Problem to solve:
Which of the lines in the data below contain the string "mapa"? Copy each of them.

-- -- --

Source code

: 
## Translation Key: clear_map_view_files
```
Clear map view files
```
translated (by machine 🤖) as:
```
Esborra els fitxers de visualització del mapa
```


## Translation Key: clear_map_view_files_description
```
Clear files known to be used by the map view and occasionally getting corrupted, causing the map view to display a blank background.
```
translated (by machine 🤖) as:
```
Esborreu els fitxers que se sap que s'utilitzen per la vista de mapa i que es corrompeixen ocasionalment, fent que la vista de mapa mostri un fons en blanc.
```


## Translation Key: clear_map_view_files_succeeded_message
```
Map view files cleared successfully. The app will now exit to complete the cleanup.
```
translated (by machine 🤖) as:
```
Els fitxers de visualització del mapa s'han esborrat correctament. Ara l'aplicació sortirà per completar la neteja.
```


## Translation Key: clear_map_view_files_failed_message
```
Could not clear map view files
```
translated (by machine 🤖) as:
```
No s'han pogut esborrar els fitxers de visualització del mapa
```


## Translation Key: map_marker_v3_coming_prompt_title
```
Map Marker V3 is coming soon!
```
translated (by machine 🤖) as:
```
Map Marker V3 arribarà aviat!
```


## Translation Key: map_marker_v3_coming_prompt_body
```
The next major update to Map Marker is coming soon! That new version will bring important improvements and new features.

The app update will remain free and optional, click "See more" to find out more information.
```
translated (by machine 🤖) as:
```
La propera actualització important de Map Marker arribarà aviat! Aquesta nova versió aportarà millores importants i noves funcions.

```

-- -- --

Answer below:
Esborra els fitxers de visualització del mapa
Esborreu els fitxers que se sap que s'utilitzen per la vista de mapa i que es corrompeixen ocasionalment, fent que la vista de mapa mostri un fons en blanc.
Els fitxers de visualització del mapa s'han esborrat correctament. Ara l'aplicació sortirà per completar la neteja.
No s'han pogut esborrar els fitxers de visualització del mapa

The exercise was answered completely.